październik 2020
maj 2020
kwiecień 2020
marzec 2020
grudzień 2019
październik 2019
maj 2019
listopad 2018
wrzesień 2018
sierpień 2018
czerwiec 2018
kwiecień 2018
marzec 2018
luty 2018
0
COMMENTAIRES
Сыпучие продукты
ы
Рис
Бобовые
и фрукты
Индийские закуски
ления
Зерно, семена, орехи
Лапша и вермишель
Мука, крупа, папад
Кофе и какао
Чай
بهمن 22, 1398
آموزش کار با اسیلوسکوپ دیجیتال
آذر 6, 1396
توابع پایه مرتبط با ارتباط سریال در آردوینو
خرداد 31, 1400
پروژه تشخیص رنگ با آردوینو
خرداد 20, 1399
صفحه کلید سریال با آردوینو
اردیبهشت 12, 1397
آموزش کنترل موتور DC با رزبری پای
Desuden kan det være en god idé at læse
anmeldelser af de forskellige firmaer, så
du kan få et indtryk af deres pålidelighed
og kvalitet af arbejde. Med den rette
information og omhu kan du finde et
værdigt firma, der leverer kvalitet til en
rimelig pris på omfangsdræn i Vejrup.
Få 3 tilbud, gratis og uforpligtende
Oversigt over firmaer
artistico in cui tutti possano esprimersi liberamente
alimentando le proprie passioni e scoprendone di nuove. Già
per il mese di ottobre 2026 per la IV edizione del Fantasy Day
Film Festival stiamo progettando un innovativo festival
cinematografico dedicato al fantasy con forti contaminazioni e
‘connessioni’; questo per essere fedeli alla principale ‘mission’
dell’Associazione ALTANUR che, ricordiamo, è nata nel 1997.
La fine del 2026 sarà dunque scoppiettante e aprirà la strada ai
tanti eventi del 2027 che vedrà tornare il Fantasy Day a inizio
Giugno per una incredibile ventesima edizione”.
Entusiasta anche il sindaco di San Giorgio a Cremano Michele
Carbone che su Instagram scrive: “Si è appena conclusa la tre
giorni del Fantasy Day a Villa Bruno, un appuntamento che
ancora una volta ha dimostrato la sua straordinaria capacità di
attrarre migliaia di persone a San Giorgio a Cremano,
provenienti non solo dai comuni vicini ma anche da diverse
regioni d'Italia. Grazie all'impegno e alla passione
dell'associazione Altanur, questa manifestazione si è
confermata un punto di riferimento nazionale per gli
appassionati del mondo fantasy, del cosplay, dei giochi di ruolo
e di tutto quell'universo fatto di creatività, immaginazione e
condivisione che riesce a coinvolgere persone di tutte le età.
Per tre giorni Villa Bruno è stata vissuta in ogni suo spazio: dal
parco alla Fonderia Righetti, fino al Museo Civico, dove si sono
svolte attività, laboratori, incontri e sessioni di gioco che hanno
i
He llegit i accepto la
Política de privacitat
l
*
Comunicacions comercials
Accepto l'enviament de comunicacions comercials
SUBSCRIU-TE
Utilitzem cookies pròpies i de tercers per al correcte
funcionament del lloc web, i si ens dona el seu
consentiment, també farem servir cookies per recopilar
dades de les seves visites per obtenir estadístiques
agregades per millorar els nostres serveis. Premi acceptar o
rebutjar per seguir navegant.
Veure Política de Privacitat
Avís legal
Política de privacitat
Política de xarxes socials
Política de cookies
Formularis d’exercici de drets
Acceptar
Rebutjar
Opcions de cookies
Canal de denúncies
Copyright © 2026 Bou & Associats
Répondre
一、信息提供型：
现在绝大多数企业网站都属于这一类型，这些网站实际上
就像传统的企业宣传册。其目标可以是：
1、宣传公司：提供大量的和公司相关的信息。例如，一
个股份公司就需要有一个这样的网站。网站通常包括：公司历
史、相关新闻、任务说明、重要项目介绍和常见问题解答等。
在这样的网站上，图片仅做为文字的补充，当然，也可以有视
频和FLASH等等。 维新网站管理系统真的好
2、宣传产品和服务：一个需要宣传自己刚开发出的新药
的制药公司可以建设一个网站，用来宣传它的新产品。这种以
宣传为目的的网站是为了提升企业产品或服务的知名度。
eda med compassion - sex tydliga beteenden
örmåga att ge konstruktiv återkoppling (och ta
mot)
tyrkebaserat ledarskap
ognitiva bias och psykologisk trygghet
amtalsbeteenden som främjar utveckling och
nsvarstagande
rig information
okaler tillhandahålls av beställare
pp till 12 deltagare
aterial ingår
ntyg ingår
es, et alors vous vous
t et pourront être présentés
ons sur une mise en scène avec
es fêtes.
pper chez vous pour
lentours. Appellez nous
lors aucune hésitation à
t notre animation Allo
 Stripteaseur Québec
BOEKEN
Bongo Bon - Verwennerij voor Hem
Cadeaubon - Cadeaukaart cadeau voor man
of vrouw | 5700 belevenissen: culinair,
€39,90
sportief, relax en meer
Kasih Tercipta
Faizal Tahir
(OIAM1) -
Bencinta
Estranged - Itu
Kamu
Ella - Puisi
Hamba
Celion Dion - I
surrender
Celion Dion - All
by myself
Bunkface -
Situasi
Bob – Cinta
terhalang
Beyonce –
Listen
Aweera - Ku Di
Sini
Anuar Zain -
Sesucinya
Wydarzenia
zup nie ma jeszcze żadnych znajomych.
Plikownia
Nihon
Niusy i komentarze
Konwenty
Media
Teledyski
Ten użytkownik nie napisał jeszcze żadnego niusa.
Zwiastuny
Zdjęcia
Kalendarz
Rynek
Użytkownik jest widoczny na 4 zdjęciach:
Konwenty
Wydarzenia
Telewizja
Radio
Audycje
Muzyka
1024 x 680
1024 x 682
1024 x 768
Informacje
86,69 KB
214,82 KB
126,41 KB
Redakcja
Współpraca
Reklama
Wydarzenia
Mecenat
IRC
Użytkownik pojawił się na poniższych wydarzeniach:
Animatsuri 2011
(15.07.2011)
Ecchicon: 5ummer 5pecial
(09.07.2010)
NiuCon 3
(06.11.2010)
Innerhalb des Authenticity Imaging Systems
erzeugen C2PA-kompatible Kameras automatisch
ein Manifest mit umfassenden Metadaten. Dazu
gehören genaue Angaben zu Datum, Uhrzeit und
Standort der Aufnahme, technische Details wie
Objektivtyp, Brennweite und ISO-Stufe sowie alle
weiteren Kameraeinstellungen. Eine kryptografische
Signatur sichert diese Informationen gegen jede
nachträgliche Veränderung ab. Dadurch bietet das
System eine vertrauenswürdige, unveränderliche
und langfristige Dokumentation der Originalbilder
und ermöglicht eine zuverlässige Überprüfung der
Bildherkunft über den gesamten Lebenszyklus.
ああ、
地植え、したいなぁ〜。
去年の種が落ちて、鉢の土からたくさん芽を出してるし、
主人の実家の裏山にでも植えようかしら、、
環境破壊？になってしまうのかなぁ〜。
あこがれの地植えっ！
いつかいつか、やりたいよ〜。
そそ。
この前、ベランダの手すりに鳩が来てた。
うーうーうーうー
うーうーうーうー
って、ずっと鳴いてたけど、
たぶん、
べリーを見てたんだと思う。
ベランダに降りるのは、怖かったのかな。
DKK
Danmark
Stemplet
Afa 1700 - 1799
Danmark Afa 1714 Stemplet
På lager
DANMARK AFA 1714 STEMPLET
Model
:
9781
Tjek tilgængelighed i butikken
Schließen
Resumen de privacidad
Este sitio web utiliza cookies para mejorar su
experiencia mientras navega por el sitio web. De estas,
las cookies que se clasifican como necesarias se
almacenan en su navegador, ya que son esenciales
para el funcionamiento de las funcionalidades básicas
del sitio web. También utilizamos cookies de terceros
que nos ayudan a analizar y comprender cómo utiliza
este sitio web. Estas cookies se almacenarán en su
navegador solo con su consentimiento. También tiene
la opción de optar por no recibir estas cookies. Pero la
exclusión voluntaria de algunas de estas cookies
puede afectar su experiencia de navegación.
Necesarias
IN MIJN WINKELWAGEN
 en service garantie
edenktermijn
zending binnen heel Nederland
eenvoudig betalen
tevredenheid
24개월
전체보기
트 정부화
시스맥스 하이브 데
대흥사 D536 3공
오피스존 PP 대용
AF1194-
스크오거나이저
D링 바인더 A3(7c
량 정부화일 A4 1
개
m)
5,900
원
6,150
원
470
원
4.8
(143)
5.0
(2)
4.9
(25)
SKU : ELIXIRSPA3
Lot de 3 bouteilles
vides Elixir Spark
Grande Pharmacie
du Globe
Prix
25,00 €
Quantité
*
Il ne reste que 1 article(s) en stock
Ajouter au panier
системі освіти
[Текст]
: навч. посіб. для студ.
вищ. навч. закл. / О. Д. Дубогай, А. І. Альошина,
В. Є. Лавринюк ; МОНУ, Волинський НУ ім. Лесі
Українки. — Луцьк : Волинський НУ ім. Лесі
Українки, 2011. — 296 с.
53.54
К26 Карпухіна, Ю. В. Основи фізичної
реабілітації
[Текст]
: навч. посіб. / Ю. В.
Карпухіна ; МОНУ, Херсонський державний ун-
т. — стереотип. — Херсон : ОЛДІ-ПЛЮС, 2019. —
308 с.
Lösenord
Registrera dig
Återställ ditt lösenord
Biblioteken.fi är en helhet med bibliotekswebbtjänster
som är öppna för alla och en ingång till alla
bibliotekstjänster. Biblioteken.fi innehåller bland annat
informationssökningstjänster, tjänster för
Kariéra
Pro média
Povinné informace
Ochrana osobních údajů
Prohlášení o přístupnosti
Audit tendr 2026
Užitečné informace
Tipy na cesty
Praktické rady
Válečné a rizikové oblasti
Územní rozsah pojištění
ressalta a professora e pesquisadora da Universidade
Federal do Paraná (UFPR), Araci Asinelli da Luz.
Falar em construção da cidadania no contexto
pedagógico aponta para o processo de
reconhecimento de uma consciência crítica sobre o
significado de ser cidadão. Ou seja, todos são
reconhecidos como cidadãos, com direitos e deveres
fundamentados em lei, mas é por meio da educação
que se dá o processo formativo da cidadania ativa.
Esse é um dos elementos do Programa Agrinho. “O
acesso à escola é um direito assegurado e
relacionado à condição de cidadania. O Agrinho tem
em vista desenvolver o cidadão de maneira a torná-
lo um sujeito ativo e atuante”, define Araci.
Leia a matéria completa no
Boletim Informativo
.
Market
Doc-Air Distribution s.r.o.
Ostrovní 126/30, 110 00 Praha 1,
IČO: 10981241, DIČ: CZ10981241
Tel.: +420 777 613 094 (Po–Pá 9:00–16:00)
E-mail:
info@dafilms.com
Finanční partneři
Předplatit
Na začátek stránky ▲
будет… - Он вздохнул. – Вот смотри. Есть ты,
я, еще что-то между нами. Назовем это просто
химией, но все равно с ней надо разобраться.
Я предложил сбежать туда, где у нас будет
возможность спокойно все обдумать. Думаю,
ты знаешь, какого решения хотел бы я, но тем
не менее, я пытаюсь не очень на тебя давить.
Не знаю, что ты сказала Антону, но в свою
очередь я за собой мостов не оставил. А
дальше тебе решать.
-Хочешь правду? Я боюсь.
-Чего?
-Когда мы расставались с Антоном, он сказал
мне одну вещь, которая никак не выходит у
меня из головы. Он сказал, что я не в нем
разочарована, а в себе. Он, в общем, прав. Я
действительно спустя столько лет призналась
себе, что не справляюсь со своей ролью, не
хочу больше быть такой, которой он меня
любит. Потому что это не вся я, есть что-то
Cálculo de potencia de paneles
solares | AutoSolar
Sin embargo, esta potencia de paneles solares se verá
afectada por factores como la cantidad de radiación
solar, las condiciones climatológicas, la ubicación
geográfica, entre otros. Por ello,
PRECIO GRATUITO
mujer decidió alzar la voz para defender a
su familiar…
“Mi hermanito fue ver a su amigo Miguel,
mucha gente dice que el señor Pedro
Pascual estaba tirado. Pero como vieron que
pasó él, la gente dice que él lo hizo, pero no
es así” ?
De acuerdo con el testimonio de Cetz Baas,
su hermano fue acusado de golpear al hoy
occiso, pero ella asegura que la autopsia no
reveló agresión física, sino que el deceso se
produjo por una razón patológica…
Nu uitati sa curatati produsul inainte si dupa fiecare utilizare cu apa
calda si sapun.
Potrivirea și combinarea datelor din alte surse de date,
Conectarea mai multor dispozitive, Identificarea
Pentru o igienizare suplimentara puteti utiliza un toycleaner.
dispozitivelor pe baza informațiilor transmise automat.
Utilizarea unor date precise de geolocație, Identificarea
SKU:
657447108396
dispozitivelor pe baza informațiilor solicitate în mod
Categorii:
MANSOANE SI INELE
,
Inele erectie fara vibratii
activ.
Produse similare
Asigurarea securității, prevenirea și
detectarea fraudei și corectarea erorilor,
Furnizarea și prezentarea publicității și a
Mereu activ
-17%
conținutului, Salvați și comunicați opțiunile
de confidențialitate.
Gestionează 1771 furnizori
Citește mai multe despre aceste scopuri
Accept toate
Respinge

* * * * * * * * *

Show each line of the material holding "październik".

październik 2020
październik 2019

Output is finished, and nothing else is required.